Records for this task section start
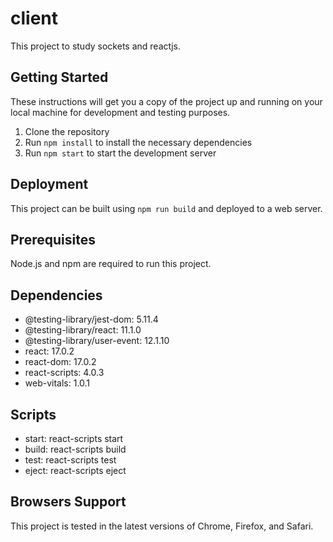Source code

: # client
This project to study sockets and reactjs.

## Getting Started

These instructions will get you a copy of the project up and running on your local machine for development and testing purposes.

1. Clone the repository
2. Run `npm install` to install the necessary dependencies
3. Run `npm start` to start the development server

## Deployment

This project can be built using `npm run build` and deployed to a web server.

## Prerequisites

Node.js and npm are required to run this project.

## Dependencies
- @testing-library/jest-dom: 5.11.4
- @testing-library/react: 11.1.0
- @testing-library/user-event: 12.1.10
- react: 17.0.2
- react-dom: 17.0.2
- react-scripts: 4.0.3
- web-vitals: 1.0.1

## Scripts
- start: react-scripts start
- build: react-scripts build
- test: react-scripts test
- eject: react-scripts eject



## Browsers Support

This project is tested in the latest versions of Chrome, Firefox, and Safari.
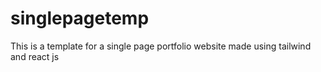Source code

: # singlepagetemp
This is a template for a single page portfolio website made using tailwind and react js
Records for this task section end
If a record contains a picture, leave the picture out and retype everything else exactly.

Source code

: # client
This project to study sockets and reactjs.

## Getting Started

These instructions will get you a copy of the project up and running on your local machine for development and testing purposes.

1. Clone the repository
2. Run `npm install` to install the necessary dependencies
3. Run `npm start` to start the development server

## Deployment

This project can be built using `npm run build` and deployed to a web server.

## Prerequisites

Node.js and npm are required to run this project.

## Dependencies
- @testing-library/jest-dom: 5.11.4
- @testing-library/react: 11.1.0
- @testing-library/user-event: 12.1.10
- react: 17.0.2
- react-dom: 17.0.2
- react-scripts: 4.0.3
- web-vitals: 1.0.1

## Scripts
- start: react-scripts start
- build: react-scripts build
- test: react-scripts test
- eject: react-scripts eject



## Browsers Support

This project is tested in the latest versions of Chrome, Firefox, and Safari.
Source code

: # singlepagetemp
This is a template for a single page portfolio website made using tailwind and react js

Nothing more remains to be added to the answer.